» **What you need to do**: Copy out every line below that contains the word "ćete".
^^^^^^^^^^^^^^^^
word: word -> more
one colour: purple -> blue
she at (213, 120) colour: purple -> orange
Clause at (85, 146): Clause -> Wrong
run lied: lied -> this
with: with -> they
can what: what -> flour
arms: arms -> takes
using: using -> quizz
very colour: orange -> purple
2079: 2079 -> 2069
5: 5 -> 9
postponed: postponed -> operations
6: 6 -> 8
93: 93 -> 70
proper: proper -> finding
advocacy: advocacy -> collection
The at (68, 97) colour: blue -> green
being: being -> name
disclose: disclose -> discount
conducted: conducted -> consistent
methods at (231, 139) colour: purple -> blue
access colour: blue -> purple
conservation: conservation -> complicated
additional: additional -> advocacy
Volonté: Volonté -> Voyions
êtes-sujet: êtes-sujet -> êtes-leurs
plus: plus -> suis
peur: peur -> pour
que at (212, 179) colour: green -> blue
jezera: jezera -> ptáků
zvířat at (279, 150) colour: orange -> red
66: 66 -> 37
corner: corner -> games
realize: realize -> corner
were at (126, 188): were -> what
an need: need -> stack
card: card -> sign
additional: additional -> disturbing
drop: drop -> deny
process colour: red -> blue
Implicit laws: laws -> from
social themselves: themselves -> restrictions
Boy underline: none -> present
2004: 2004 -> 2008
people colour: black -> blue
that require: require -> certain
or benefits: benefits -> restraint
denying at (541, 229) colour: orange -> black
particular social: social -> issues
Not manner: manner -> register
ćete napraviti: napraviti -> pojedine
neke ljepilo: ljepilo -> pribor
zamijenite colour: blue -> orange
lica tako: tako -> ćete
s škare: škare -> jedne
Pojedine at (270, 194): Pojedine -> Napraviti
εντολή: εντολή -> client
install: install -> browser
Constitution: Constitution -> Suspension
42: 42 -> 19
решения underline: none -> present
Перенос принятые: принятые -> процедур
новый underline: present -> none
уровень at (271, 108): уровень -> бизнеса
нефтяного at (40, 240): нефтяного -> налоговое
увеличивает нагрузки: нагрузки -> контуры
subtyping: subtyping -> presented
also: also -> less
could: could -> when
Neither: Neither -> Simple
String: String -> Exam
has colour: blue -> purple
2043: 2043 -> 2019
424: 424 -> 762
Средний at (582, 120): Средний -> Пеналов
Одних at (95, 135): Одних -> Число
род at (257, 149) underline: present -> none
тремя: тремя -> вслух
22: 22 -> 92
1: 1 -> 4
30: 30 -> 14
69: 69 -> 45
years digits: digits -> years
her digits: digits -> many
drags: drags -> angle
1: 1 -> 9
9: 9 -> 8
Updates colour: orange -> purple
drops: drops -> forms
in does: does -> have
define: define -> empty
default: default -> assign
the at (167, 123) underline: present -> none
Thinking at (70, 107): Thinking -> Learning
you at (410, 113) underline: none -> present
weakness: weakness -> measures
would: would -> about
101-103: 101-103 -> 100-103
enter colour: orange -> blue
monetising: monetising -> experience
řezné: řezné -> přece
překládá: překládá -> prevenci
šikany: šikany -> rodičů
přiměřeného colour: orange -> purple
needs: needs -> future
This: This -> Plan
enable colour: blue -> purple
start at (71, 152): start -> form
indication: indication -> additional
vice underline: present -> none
^^^^^^^^^^^^^^^^
» **Finished task**:
ćete napraviti: napraviti -> pojedine
lica tako: tako -> ćete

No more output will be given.